Popper: Creating Reproducible Computational and Data Science Experimentation Pipelines

Series: HPC Best Practices Webinars

Current approaches used in computational and data science research may require significant time without necessarily advancing scientific understanding. For example, researchers may spend countless hours reformatting data and writing code to attempt to reproduce previously published research. What if the scientific community could find a better way to create and publish workflows, data, and models that are easy to reproduce, thus streamlining scientific analysis? Popper is a protocol and command language interpreter (CLI) tool for implementing scientific exploration pipelines following a DevOps approach of unifying software development and operation in order to handle complexity in large codebases.

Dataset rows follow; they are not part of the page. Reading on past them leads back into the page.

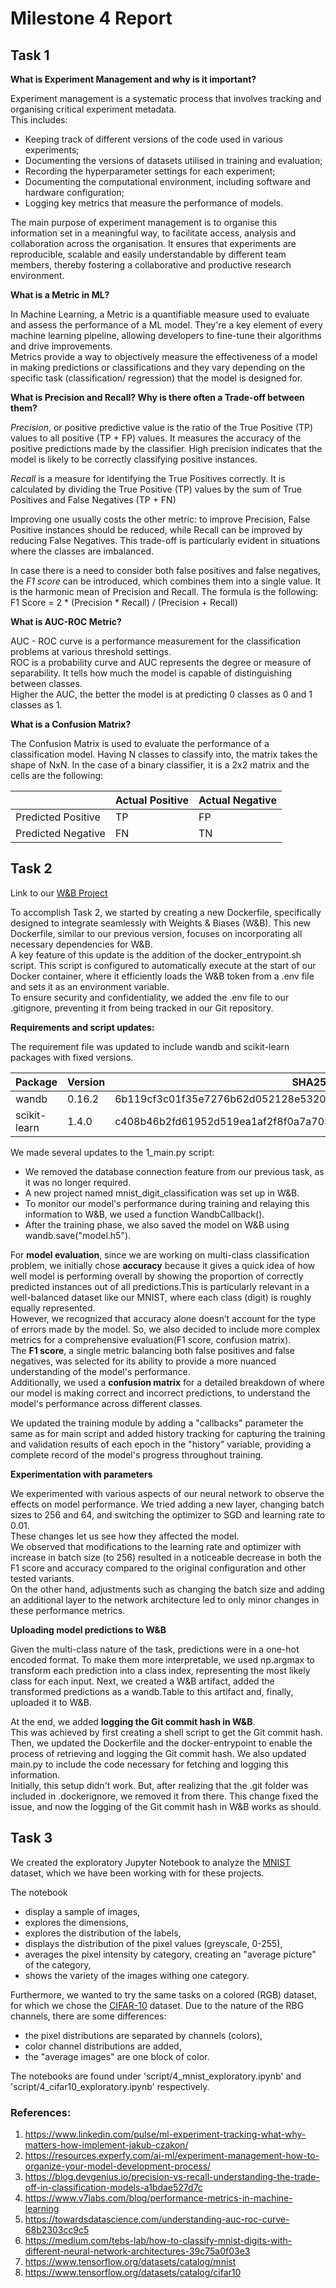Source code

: # Milestone 4 Report

## Task 1

**What is Experiment Management and why is it important?**

Experiment management is a systematic process that involves tracking and organising critical experiment metadata.  
This includes:
- Keeping track of different versions of the code used in various experiments;
- Documenting the versions of datasets utilised in training and evaluation;
- Recording the hyperparameter settings for each experiment;
- Documenting the computational environment, including software and hardware configuration;
- Logging key metrics that measure the performance of models.  

The main purpose of experiment management is to organise this information set in a meaningful way, to facilitate access, analysis and collaboration across the organisation. It ensures that experiments are reproducible, scalable and easily understandable by different team members, thereby fostering a collaborative and productive research environment.

**What is a Metric in ML?**

In Machine Learning, a Metric is a quantifiable measure used to evaluate and assess the performance of a ML model. They're a key element of every machine learning pipeline, allowing developers to fine-tune their algorithms and drive improvements.  
Metrics provide a way to objectively measure the effectiveness of a model in making predictions or classifications and they vary depending on the specific task (classification/ regression) that the model is designed for.

**What is Precision and Recall? Why is there often a Trade-off between them?**

*Precision*, or positive predictive value is the ratio of the True Positive (TP) values to all positive (TP + FP) values. It measures the accuracy of the positive predictions made by the classifier. High precision indicates that the model is likely to be correctly classifying positive instances.

*Recall* is a measure for identifying the True Positives correctly. It is calculated by dividing the True Positive (TP) values by the sum of True Positives and False Negatives (TP + FN)


Improving one usually costs the other metric: to improve Precision, False Positive instances should be reduced, while Recall can be improved by reducing False Negatives. This trade-off is particularly evident in situations where the classes are imbalanced.

In case there is a need to consider both false positives and false negatives, the *F1 score* can be introduced, which combines them into a single value. It is the harmonic mean of Precision and Recall.
The formula is the following: F1 Score = 2 * (Precision * Recall) / (Precision + Recall)


**What is AUC-ROC Metric?**

AUC - ROC curve is a performance measurement for the classification problems at various threshold settings.  
ROC is a probability curve and AUC represents the degree or measure of separability. It tells how much the model is capable of distinguishing between classes.   
Higher the AUC, the better the model is at predicting 0 classes as 0 and 1 classes as 1.

**What is a Confusion Matrix?**

The Confusion Matrix is used to evaluate the performance of a classification model. Having N classes to classify into, the matrix takes the shape of NxN.
In the case of a binary classifier, it is a 2x2 matrix and the cells are the following: 


|                | Actual Positive | Actual Negative |
|----------------|------------------|------------------|
| Predicted Positive |        TP                |        FP                |
| Predicted Negative |        FN                |        TN                |



## Task 2

Link to our [W&B Project](https://wandb.ai/tantsuraviktoria/mnist_digit_classification?workspace=user-tantsuraviktoria)

To accomplish Task 2, we started by creating a new Dockerfile, specifically designed to integrate seamlessly with Weights & Biases (W&B). This new Dockerfile, similar to our previous version, focuses on incorporating all necessary dependencies for W&B.   
A key feature of this update is the addition of the docker_entrypoint.sh script. This script is configured to automatically execute at the start of our Docker container, where it efficiently loads the W&B token from a .env file and sets it as an environment variable.  
To ensure security and confidentiality, we added the .env file to our .gitignore, preventing it from being tracked in our Git repository.  

**Requirements and script updates:**

The requirement file was updated to include wandb and scikit-learn packages with fixed versions.

|   Package  | Version |                             SHA256                             |
|------------|---------|----------------------------------------------------------------|
|   wandb    |0.16.2   |6b119cf3c01f35e7276b62d052128e5320621d182c9eb5796a12cf62a9b3134f|
|scikit-learn| 1.4.0   |c408b46b2fd61952d519ea1af2f8f0a7a703e1433923ab1704c4131520b2083b|

We made several updates to the 1_main.py script:
- We removed the database connection feature from our previous task, as it was no longer required.
- A new project named mnist_digit_classification was set up in W&B.
- To monitor our model's performance during training and relaying this information to W&B, we used a function WandbCallback().
- After the training phase, we also saved the model on W&B using wandb.save("model.h5").  

For **model evaluation**, since we are working on multi-class classification problem, we initially chose **accuracy** because it gives a quick idea of how well model is performing overall by showing the proportion of correctly predicted instances out of all predictions.This is particularly relevant in a well-balanced dataset like our MNIST, where each class (digit) is roughly equally represented.  
However, we recognized that accuracy alone doesn’t account for the type of errors made by the model. So, we also decided to include more complex metrics for a comprehensive evaluation(F1 score, confusion matrix).   
The **F1 score**, a single metric balancing both false positives and false negatives, was selected for its ability to provide a more nuanced understanding of the model's performance.  
Additionally, we used a **confusion matrix** for a detailed breakdown of where our model is making correct and incorrect predictions, to understand the model's performance across different classes.  

We updated the training module by adding a "callbacks" parameter the same as for main script and added history tracking for capturing the training and validation results of each epoch in the "history" variable, providing a complete record of the model's progress throughout training.  

**Experimentation with parameters**

We experimented with various aspects of our neural network to observe the effects on model performance.
We tried adding a new layer, changing batch sizes to 256 and 64, and switching the optimizer to SGD and  learning rate to 0.01.  
These changes let us see how they affected the model.  
We observed that modifications to the learning rate and optimizer with increase in batch size (to 256) resulted in a noticeable decrease in both the F1 score and accuracy compared to the original configuration and other tested variants.  
On the other hand, adjustments such as changing the batch size and adding an additional layer to the network architecture led to only minor changes in these performance metrics.
 
**Uploading model predictions to W&B**  

Given the multi-class nature of the task, predictions were in a one-hot encoded format. To make them more interpretable, we used np.argmax to transform each prediction into a class index, representing the most likely class for each input. Next, we created a W&B artifact, added the transformed predictions as a wandb.Table to this artifact and, finally, uploaded it to W&B.  

At the end, we added **logging the Git commit hash in W&B**.  
This was achieved by first creating a shell script to get the Git commit hash. Then, we updated the Dockerfile and the docker-entrypoint to enable the process of retrieving and logging the Git commit hash. We also updated main.py to include the code necessary for fetching and logging this information.  
Initially, this setup didn't work. But, after realizing that the .git folder was included in .dockerignore, we removed it from there. This change fixed the issue, and now the logging of the Git commit hash in W&B works as should.

## Task 3

We created the exploratory Jupyter Notebook to analyze the [MNIST](https://www.tensorflow.org/datasets/catalog/mnist) dataset, which we have been working with for these projects. 

The notebook 
- display a sample of images, 
- explores the dimensions, 
- explores the distribution of the labels,
- displays the distribution of the pixel values (greyscale, 0-255),
- averages the pixel intensity by category, creating an "average picture" of the category,
- shows the variety of the images withing one category.

Furthermore, we wanted to try the same tasks on a colored (RGB) dataset, for which we chose the [CIFAR-10](https://www.tensorflow.org/datasets/catalog/cifar10) dataset. Due to the nature of the RBG channels, there are some differences:
- the pixel distributions are separated by channels (colors), 
- color channel distributions are added, 
- the "average images" are one block of color. 

The notebooks are found under 'script/4_mnist_exploratory.ipynb' and 'script/4_cifar10_exploratory.ipynb' respectively.


### References:

1. https://www.linkedin.com/pulse/ml-experiment-tracking-what-why-matters-how-implement-jakub-czakon/
2. https://resources.experfy.com/ai-ml/experiment-management-how-to-organize-your-model-development-process/
3. https://blog.devgenius.io/precision-vs-recall-understanding-the-trade-off-in-classification-models-a1bdae527d7c
4. https://www.v7labs.com/blog/performance-metrics-in-machine-learning
5. https://towardsdatascience.com/understanding-auc-roc-curve-68b2303cc9c5
6. https://medium.com/tebs-lab/how-to-classify-mnist-digits-with-different-neural-network-architectures-39c75a0f03e3
7. https://www.tensorflow.org/datasets/catalog/mnist
8. https://www.tensorflow.org/datasets/catalog/cifar10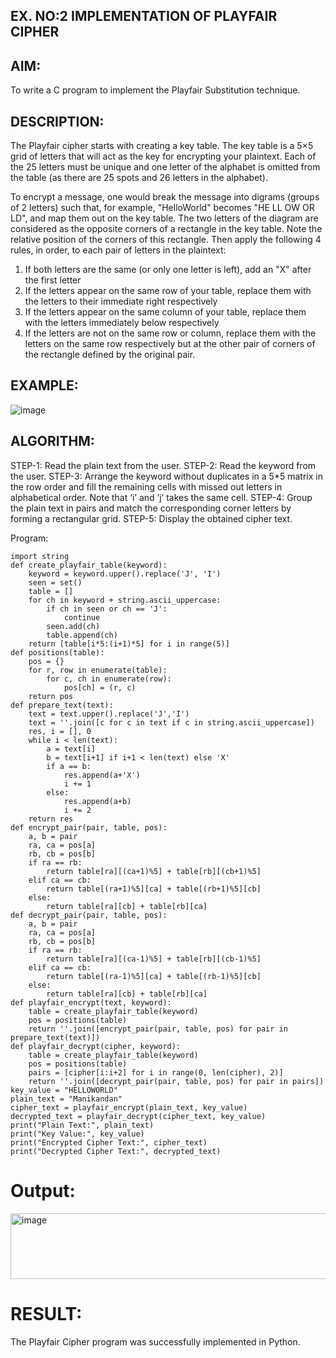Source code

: ## EX. NO:2 IMPLEMENTATION OF PLAYFAIR CIPHER

 

## AIM:
 

 

To write a C program to implement the Playfair Substitution technique.

## DESCRIPTION:

The Playfair cipher starts with creating a key table. The key table is a 5×5 grid of letters that will act as the key for encrypting your plaintext. Each of the 25 letters must be unique and one letter of the alphabet is omitted from the table (as there are 25 spots and 26 letters in the alphabet).

To encrypt a message, one would break the message into digrams (groups of 2 letters) such that, for example, "HelloWorld" becomes "HE LL OW OR LD", and map them out on the key table. The two letters of the diagram are considered as the opposite corners of a rectangle in the key table. Note the relative position of the corners of this rectangle. Then apply the following 4 rules, in order, to each pair of letters in the plaintext:
1.	If both letters are the same (or only one letter is left), add an "X" after the first letter
2.	If the letters appear on the same row of your table, replace them with the letters to their immediate right respectively
3.	If the letters appear on the same column of your table, replace them with the letters immediately below respectively
4.	If the letters are not on the same row or column, replace them with the letters on the same row respectively but at the other pair of corners of the rectangle defined by the original pair.
## EXAMPLE:
![image](https://github.com/Hemamanigandan/EX-NO-2-/assets/149653568/e6858d4f-b122-42ba-acdb-db18ec2e9675)

 

## ALGORITHM:

STEP-1: Read the plain text from the user.
STEP-2: Read the keyword from the user.
STEP-3: Arrange the keyword without duplicates in a 5*5 matrix in the row order and fill the remaining cells with missed out letters in alphabetical order. Note that ‘i’ and ‘j’ takes the same cell.
STEP-4: Group the plain text in pairs and match the corresponding corner letters by forming a rectangular grid.
STEP-5: Display the obtained cipher text.




Program:
```
import string
def create_playfair_table(keyword):
    keyword = keyword.upper().replace('J', 'I')
    seen = set()
    table = []
    for ch in keyword + string.ascii_uppercase:
        if ch in seen or ch == 'J':
            continue
        seen.add(ch)
        table.append(ch)
    return [table[i*5:(i+1)*5] for i in range(5)]
def positions(table):
    pos = {}
    for r, row in enumerate(table):
        for c, ch in enumerate(row):
            pos[ch] = (r, c)
    return pos
def prepare_text(text):
    text = text.upper().replace('J','I')
    text = ''.join([c for c in text if c in string.ascii_uppercase])
    res, i = [], 0
    while i < len(text):
        a = text[i]
        b = text[i+1] if i+1 < len(text) else 'X'
        if a == b:
            res.append(a+'X')
            i += 1
        else:
            res.append(a+b)
            i += 2
    return res
def encrypt_pair(pair, table, pos):
    a, b = pair
    ra, ca = pos[a]
    rb, cb = pos[b]
    if ra == rb:
        return table[ra][(ca+1)%5] + table[rb][(cb+1)%5]
    elif ca == cb:
        return table[(ra+1)%5][ca] + table[(rb+1)%5][cb]
    else:
        return table[ra][cb] + table[rb][ca]
def decrypt_pair(pair, table, pos):
    a, b = pair
    ra, ca = pos[a]
    rb, cb = pos[b]
    if ra == rb:
        return table[ra][(ca-1)%5] + table[rb][(cb-1)%5]
    elif ca == cb:
        return table[(ra-1)%5][ca] + table[(rb-1)%5][cb]
    else:
        return table[ra][cb] + table[rb][ca]
def playfair_encrypt(text, keyword):
    table = create_playfair_table(keyword)
    pos = positions(table)
    return ''.join([encrypt_pair(pair, table, pos) for pair in prepare_text(text)])
def playfair_decrypt(cipher, keyword):
    table = create_playfair_table(keyword)
    pos = positions(table)
    pairs = [cipher[i:i+2] for i in range(0, len(cipher), 2)]
    return ''.join([decrypt_pair(pair, table, pos) for pair in pairs])
key_value = "HELLOWORLD" 
plain_text = "Manikandan"
cipher_text = playfair_encrypt(plain_text, key_value)
decrypted_text = playfair_decrypt(cipher_text, key_value)
print("Plain Text:", plain_text)
print("Key Value:", key_value)
print("Encrypted Cipher Text:", cipher_text)
print("Decrypted Cipher Text:", decrypted_text)
```


# Output:
<img width="1026" height="105" alt="image" src="https://github.com/user-attachments/assets/7a3dd97d-315a-4da8-a43b-bb84567bdcc0" />

# RESULT:
   The Playfair Cipher program was successfully implemented in Python.

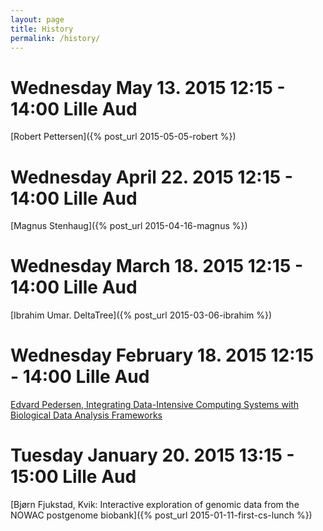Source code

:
 ```yaml
---
layout: page
title: History
permalink: /history/
---
```


# Wednesday May 13. 2015 12:15 - 14:00 Lille Aud 
[Robert Pettersen]({% post_url 2015-05-05-robert %})

# Wednesday April 22. 2015 12:15 - 14:00 Lille Aud 
[Magnus Stenhaug]({% post_url 2015-04-16-magnus %})

# Wednesday March 18. 2015 12:15 - 14:00 Lille Aud 
[Ibrahim Umar. DeltaTree]({% post_url 2015-03-06-ibrahim %})

# Wednesday February 18. 2015 12:15 - 14:00 Lille Aud
[Edvard Pedersen, Integrating Data-Intensive Computing Systems with Biological
Data Analysis Frameworks](/cs-lunch/seminar/2015/02/05/edvard.html)

# Tuesday January 20. 2015 13:15 - 15:00 Lille Aud
[Bjørn Fjukstad, Kvik: Interactive exploration of genomic data from the NOWAC 
postgenome biobank]({% post_url 2015-01-11-first-cs-lunch %})

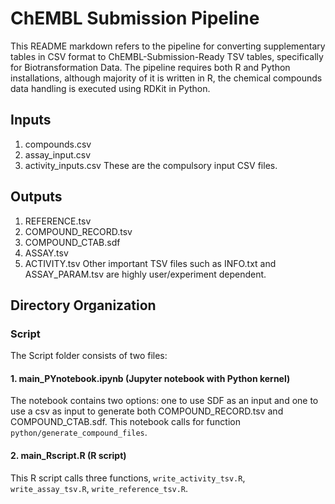 # ChEMBL Submission Pipeline
This README markdown refers to the pipeline for converting supplementary tables in CSV format to ChEMBL-Submission-Ready TSV tables, specifically for Biotransformation Data. The pipeline requires both R and Python installations, although majority of it is written in R, the chemical compounds data handling is executed using RDKit in Python.

## Inputs
1. compounds.csv
2. assay_input.csv
3. activity_inputs.csv
These are the compulsory input CSV files.

## Outputs
1. REFERENCE.tsv
2. COMPOUND_RECORD.tsv
3. COMPOUND_CTAB.sdf
4. ASSAY.tsv
5. ACTIVITY.tsv
Other important TSV files such as INFO.txt and ASSAY_PARAM.tsv are highly user/experiment dependent.

## Directory Organization

### Script
The Script folder consists of two files:
#### 1. main_PYnotebook.ipynb (Jupyter notebook with Python kernel)
The notebook contains two options: one to use SDF as an input and one to use a csv as input to generate both COMPOUND_RECORD.tsv and COMPOUND_CTAB.sdf. This notebook calls for function ```python/generate_compound_files```. 
#### 2. main_Rscript.R (R script)
This R script calls three functions, ```write_activity_tsv.R```, ```write_assay_tsv.R```, ```write_reference_tsv.R```.
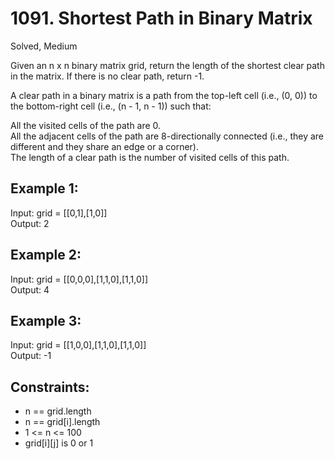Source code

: # 1091. Shortest Path in Binary Matrix
Solved, Medium

Given an n x n binary matrix grid, return the length of the shortest clear path in the matrix. If there is no clear path, return -1.  

A clear path in a binary matrix is a path from the top-left cell (i.e., (0, 0)) to the bottom-right cell (i.e., (n - 1, n - 1)) such that:  

All the visited cells of the path are 0.  
All the adjacent cells of the path are 8-directionally connected (i.e., they are different and they share an edge or a corner).  
The length of a clear path is the number of visited cells of this path.  

 

Example 1:
---

Input: grid = [[0,1],[1,0]]  
Output: 2  

Example 2:
---

Input: grid = [[0,0,0],[1,1,0],[1,1,0]]  
Output: 4  

Example 3:
---
Input: grid = [[1,0,0],[1,1,0],[1,1,0]]  
Output: -1  
 

Constraints:
---
- n == grid.length
- n == grid[i].length
- 1 <= n <= 100
- grid[i][j] is 0 or 1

Popper repurposes DevOps practices in the context of scientific explorations, so that researchers can leverage existing tools and technologies to enable reproducibility. This webinar will introduce the Popper protocol, including a demo of the CLI tool and HPC examples.


Presenter Bio

Ivo Jimenez is a PhD candidate at the UC Santa Cruz Computer Science Department and a member of the Systems Research Lab. He is interested in large-scale distributed data management systems. His thesis focuses on the practical aspects in the reproducible evaluation of systems research, work for which he was awarded the 2018 Better Scientific Software Fellowship. Ivo is originally from Mexico, where he got his B.S. in Computer Science from Universidad de Sonora. From 2006 to 2010 he worked as a research associate in the Database Research Lab at HP Labs. His goal in life is to make a difference through science.